19 août 1991. Il y a trente ans aujourd’hui. Je me souviens de cette journée comme si c’était hier. Fan de Mikhaïl Gorbatchev, malgré mon jeune âge et les admonestations de mon père qui ne voulait pas me voir devenir communiste, j’apprends au bulletin de nouvelles qu’un putsch est ourdi en URSS. Les chars d’assaut ont fait déambuler leurs chenilles dans Moscou et tout peut arriver. Mon héros (avec Reagan et Thatcher) est assigné à résidence dans sa demeure estivale en Crimée. Rien ne va plus dans mon univers. Je resterai rivé aux bulletins de nouvelles, téléphonant – à peu près à toutes les heures – à la salle de rédaction de mon quotidien local pour m’enquérir de l’évolution de la situation.
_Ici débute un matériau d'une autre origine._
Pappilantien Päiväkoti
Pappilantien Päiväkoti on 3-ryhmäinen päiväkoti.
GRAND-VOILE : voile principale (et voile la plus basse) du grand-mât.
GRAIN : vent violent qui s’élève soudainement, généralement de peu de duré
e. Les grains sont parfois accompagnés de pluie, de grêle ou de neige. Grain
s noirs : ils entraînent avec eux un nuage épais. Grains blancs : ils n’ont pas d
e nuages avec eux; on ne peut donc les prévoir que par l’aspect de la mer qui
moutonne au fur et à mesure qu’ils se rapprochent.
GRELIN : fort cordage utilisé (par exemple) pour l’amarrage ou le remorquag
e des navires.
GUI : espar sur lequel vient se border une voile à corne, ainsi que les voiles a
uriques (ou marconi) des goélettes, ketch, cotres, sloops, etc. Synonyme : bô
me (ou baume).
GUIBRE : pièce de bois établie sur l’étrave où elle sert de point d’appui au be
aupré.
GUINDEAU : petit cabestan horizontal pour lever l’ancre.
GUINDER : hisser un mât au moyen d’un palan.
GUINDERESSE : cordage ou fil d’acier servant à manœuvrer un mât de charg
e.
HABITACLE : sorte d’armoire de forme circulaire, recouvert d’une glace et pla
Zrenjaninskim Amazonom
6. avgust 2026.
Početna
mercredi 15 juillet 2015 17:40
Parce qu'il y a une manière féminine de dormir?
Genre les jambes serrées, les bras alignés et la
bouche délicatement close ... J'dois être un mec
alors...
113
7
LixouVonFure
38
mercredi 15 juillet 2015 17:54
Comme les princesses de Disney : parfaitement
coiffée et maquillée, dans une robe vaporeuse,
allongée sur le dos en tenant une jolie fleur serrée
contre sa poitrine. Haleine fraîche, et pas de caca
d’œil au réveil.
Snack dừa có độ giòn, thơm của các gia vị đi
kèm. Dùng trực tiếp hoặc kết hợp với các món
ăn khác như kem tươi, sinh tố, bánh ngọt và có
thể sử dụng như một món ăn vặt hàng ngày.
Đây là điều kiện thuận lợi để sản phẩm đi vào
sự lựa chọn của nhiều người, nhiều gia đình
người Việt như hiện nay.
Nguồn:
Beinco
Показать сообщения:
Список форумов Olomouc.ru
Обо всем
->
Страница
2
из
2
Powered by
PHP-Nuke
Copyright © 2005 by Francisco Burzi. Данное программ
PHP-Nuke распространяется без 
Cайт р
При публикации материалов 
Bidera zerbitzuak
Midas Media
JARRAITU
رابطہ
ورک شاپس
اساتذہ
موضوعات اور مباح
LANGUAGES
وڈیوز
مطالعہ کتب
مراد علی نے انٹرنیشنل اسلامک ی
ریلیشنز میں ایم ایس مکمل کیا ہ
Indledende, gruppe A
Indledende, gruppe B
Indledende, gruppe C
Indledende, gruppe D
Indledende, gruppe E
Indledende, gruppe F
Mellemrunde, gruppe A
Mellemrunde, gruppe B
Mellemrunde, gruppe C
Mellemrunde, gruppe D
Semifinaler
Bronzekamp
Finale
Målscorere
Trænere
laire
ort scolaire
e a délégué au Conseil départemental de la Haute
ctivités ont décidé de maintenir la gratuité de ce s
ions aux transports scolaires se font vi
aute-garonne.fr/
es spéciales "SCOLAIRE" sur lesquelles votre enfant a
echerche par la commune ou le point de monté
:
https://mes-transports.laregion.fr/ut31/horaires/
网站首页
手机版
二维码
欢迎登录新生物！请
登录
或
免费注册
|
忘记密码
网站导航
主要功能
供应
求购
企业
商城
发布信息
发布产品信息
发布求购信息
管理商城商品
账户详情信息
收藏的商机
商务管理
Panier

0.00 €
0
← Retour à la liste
Gorbatchev m’a toujours fasciné. Et en ces jours où des corollaires sont inévitablement établis entre le retrait américain d’Afghanistan ordonné par le président Joe Biden et celui effectué par l’Armée rouge entre mai 1988 et février 1989 sous la gouverne de « Gorby », le dernier livre de Vladimir Fédorovski permet de mieux comprendre ce personnage adulé en Occident, mais clivant (c’est le moins que l’on puisse dire) chez lui.

Pour tout dire, Le Roman vrai de Gorbatchev (Flammarion) brosse un portrait tout en nuance d’un politicien d’exception. Avant d’endosser les habits du réformateur, le futur chef d’État devait grimper au mât de cocagne de la politique soviétique, ce qu’il sut faire avec brio en annotant avec flatterie les projets de discours de Brejnev ou en dégustant poisson et gâteau au fromage sous la véranda avec le chef du KGB – et futur numéro un soviétique – le redoutable Iouri Andropov.